◆ **EXERCISE DETAILS**
Pull every "Raumheilung" line out of the data below.
———
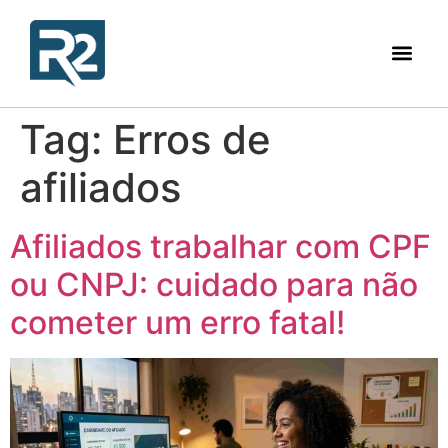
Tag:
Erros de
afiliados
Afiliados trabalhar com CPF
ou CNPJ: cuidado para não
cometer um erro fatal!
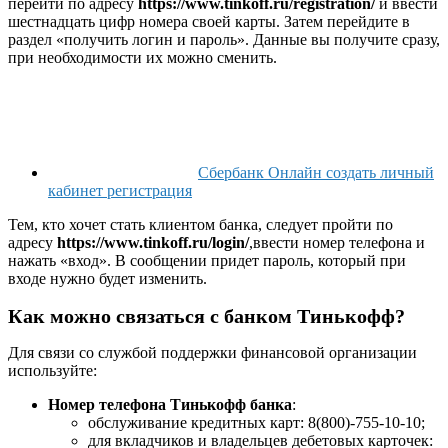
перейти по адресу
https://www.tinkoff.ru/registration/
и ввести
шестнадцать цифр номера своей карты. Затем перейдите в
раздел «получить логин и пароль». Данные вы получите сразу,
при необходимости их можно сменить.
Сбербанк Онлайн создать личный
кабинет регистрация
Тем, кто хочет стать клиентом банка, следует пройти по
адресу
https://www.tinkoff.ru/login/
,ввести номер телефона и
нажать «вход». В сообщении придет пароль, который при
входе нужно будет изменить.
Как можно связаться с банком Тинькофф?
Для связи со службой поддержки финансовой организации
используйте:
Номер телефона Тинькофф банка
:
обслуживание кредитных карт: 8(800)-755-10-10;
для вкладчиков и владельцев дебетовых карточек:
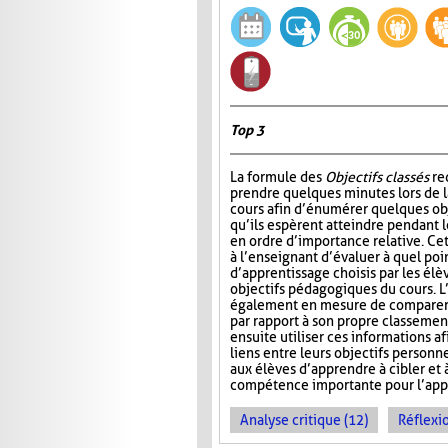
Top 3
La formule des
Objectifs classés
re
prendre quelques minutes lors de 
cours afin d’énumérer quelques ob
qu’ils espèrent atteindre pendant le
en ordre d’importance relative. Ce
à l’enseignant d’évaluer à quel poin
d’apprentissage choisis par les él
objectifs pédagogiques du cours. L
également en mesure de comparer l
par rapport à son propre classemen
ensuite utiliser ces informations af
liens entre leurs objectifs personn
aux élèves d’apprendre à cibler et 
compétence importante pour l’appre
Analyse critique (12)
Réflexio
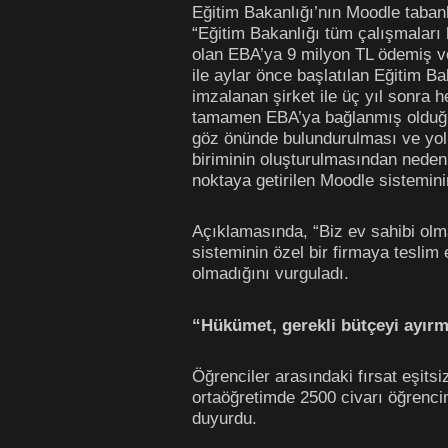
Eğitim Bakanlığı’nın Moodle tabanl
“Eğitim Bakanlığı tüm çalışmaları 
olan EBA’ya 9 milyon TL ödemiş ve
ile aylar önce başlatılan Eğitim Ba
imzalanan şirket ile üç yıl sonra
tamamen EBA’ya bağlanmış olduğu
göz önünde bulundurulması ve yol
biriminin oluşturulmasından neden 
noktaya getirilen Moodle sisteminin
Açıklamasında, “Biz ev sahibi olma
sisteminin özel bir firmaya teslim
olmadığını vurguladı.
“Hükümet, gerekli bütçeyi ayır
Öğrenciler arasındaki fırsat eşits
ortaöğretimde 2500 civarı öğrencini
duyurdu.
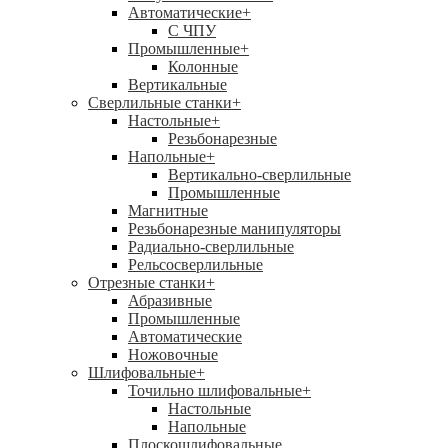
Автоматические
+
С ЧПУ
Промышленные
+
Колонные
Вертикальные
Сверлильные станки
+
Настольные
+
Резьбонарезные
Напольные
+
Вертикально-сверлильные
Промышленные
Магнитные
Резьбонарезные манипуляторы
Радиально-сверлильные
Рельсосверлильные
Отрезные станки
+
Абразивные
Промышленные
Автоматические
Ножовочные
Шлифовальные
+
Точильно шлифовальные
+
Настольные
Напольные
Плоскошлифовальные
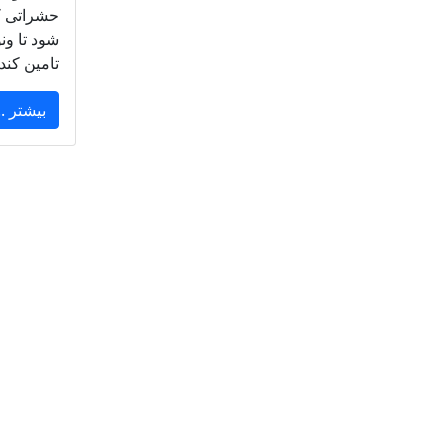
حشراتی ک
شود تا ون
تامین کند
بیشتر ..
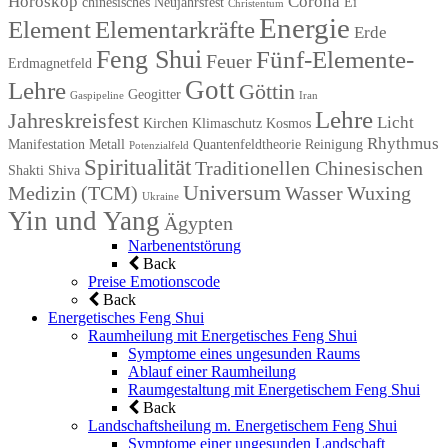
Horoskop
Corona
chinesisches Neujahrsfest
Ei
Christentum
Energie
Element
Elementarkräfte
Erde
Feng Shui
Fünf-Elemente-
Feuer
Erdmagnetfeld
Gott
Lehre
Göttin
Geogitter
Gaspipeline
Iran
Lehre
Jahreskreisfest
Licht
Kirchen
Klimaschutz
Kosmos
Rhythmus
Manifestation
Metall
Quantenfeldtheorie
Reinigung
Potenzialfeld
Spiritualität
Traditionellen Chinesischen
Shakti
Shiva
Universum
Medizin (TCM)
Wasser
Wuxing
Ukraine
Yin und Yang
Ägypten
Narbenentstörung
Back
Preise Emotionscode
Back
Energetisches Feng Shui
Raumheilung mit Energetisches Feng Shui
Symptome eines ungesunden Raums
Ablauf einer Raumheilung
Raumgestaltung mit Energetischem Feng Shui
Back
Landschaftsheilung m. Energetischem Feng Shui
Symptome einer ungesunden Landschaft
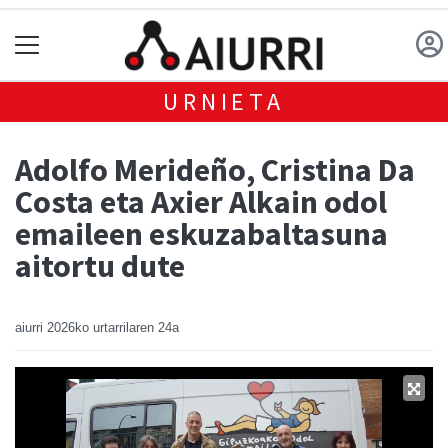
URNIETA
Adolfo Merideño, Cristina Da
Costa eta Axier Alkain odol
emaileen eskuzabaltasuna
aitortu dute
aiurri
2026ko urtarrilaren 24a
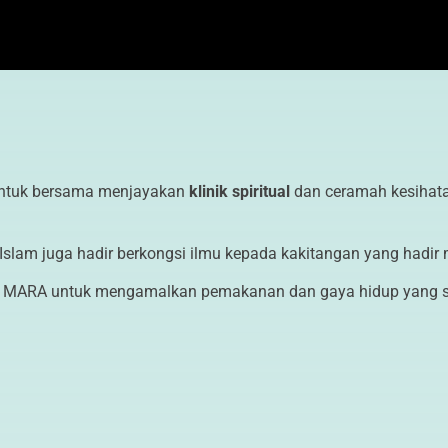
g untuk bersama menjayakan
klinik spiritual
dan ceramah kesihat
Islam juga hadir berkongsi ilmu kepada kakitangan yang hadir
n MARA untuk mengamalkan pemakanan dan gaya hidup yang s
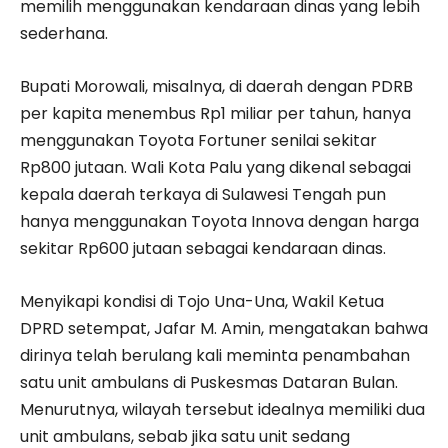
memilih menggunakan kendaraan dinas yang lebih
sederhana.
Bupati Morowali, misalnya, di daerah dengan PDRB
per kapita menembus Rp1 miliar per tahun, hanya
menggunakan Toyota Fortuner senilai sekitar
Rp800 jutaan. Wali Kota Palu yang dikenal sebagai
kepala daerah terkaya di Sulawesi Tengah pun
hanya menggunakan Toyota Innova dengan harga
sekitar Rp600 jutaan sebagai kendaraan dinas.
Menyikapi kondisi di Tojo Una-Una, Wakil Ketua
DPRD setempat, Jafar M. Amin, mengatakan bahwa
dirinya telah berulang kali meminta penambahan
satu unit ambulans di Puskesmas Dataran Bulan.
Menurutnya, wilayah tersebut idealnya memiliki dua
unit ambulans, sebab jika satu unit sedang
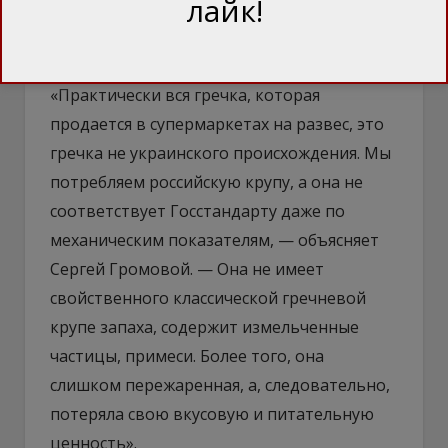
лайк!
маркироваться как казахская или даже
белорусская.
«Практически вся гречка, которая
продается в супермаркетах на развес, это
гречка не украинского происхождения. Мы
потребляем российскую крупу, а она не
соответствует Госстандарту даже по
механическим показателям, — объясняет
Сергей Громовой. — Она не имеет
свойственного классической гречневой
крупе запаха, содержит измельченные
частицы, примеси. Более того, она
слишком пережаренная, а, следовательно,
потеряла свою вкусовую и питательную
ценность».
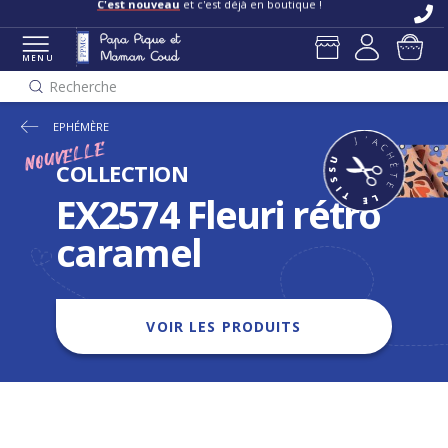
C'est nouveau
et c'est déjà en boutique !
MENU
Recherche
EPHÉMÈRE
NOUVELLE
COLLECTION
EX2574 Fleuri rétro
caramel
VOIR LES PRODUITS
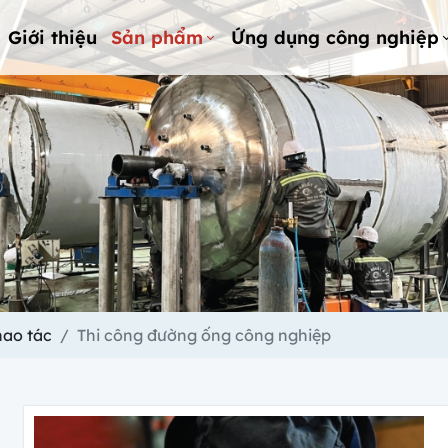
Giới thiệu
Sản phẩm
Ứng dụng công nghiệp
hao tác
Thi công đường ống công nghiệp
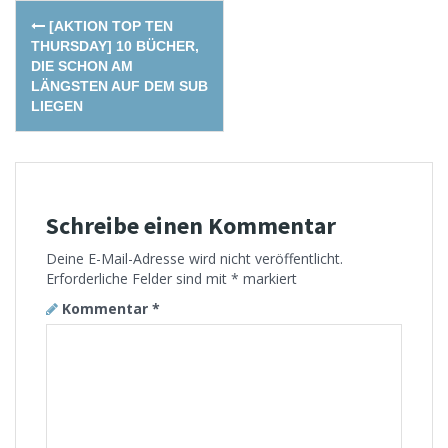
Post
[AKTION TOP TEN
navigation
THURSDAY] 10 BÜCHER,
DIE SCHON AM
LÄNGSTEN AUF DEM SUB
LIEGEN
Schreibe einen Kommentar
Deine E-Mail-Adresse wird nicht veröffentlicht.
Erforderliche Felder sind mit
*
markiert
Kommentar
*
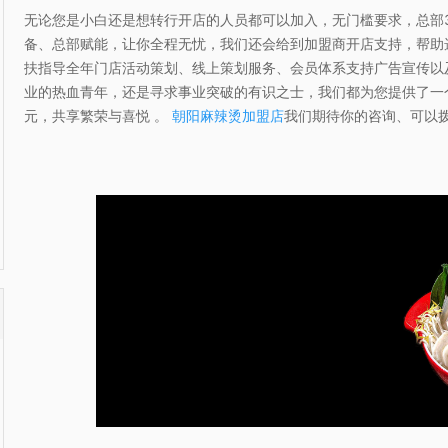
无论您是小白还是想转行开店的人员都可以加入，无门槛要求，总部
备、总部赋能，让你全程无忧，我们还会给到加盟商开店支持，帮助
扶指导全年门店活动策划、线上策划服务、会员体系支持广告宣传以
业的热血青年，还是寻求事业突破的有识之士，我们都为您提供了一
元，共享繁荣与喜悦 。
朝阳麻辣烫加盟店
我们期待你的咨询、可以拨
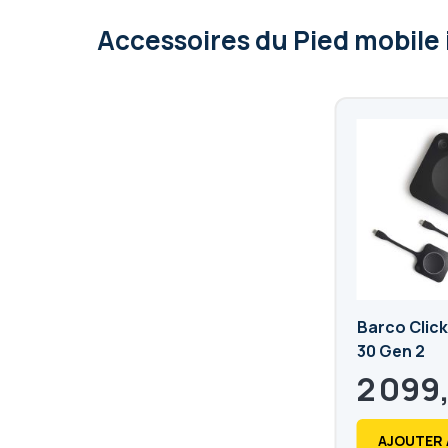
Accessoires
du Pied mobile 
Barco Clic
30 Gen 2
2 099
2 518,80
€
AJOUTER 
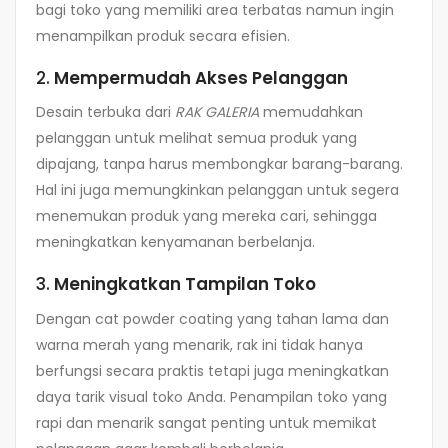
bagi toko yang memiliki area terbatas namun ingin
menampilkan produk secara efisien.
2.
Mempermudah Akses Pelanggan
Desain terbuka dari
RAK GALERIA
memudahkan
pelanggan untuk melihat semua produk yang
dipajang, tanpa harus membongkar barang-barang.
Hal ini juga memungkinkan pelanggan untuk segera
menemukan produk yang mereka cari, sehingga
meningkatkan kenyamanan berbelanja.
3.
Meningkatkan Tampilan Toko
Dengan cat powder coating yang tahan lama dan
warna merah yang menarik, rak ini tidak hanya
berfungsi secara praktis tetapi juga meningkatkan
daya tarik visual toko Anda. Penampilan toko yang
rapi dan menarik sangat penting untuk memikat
———
◆ **RESPONSE TO THE EXERCISE**
Raumheilung mit Energetisches Feng Shui
Ablauf einer Raumheilung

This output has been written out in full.